=== Assigned task A ===
In the data career account, why did the writer end up enrolling in an engineering college in Pune? Answer in one to three sentences.
=== Assigned task B ===
Transcribe the data career account from "I’m glad to" up to and including "started with AON.".

======== Selected excerpt

I graduated from University of Pune, India with a Bachelor of Engineering degree majoring in Computer Engineering in 2013. I wanted to join Indian Army just like my father. I even appeared for my SSB in Bhopal, however I couldn’t clear it. After realizing I don’t have many options left to go for SSB again (it takes place once a year), I ended up enrolling myself in an Engineering college in Pune, Maharashtra (also called as Oxford of the East). Those four years of my life turned out to be most fruitful and engaging, which paved the path for my future. During those years I became self dependent, learned about computers, programming languages and made some great friends. During those years I also got introduced to C, C++, Python, SQL, and Databases. I was never interested in Java primarily which colleges used to teach in those days, therefore after Engineering when I moved back to New Delhi I started looking out for roles which are in the Data space or Networking space (I used to think Networking is an easy field).
I’m glad to have this platform to share my Data Journey with you all, how I entered the field and where I foresee myself right now. My professional journey started with AON.

================
======== Extracted records

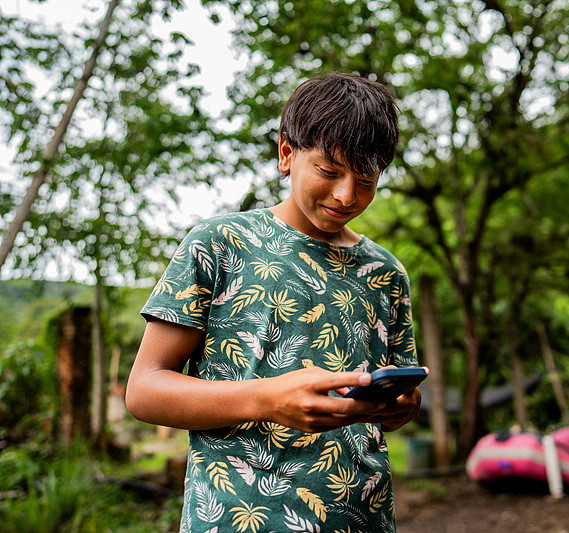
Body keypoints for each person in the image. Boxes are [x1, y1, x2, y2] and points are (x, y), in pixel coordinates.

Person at [126, 72, 424, 532]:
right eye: (329, 171)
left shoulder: (386, 273)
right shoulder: (219, 244)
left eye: (366, 180)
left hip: (363, 518)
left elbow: (397, 405)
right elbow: (144, 391)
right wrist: (267, 399)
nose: (346, 195)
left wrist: (401, 405)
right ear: (287, 153)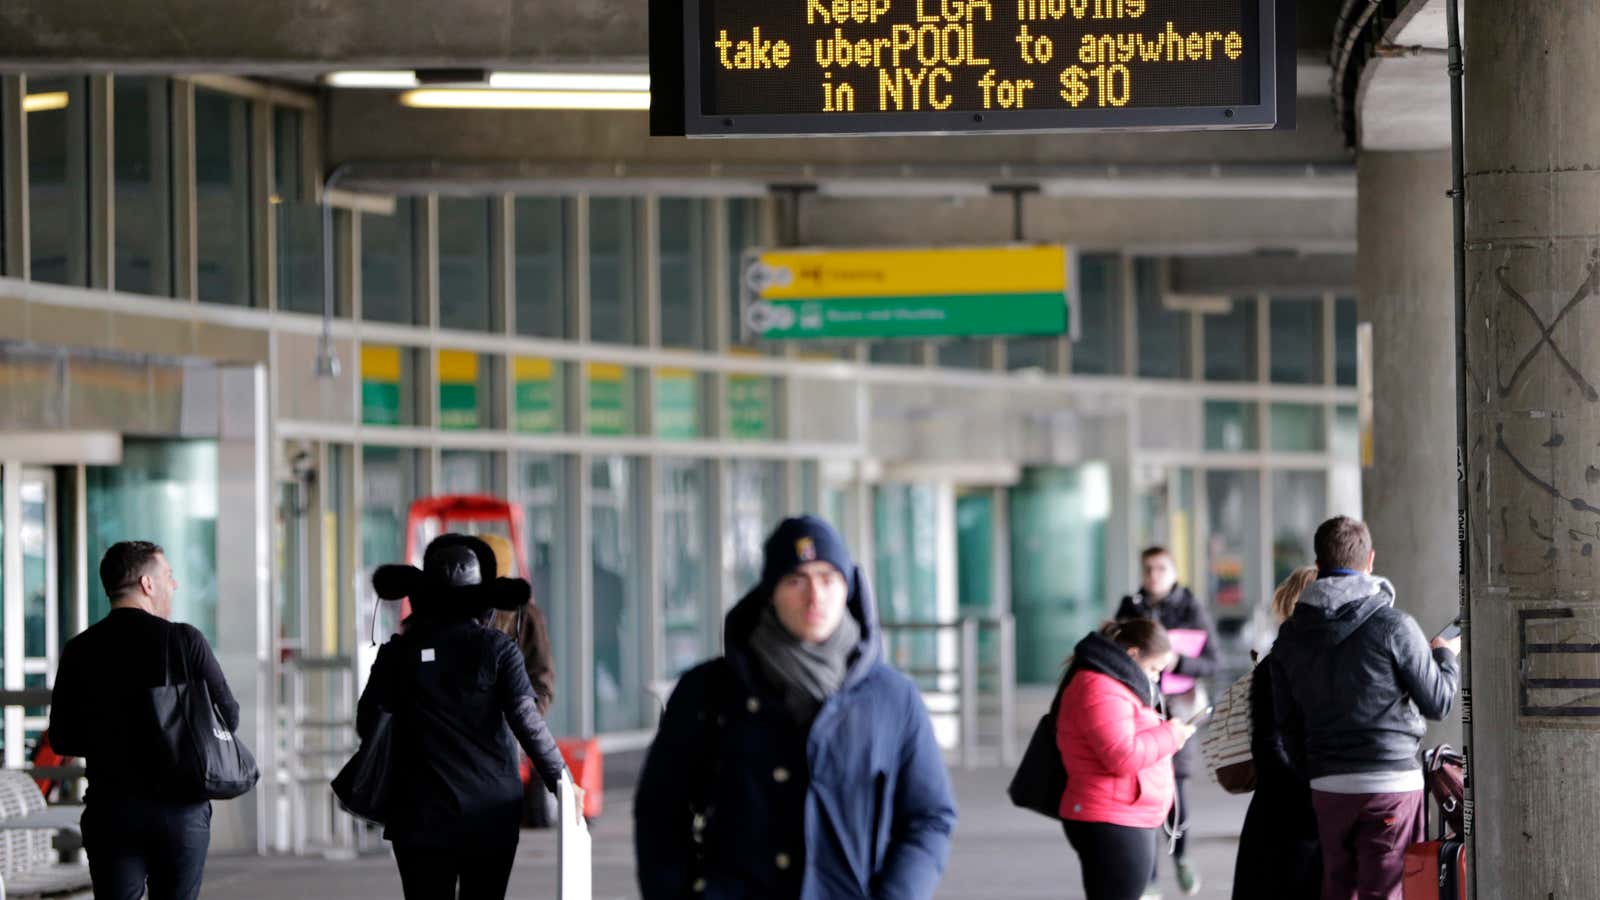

================

=== Answer A ===
The writer had appeared for the SSB in Bhopal and did not clear it. Because the SSB takes place only once a year, the writer realized there were not many options left to try again and enrolled in an engineering college in Pune instead.

=== Answer B ===
I’m glad to have this platform to share my Data Journey with you all, how I entered the field and where I foresee myself right now. My professional journey started with AON.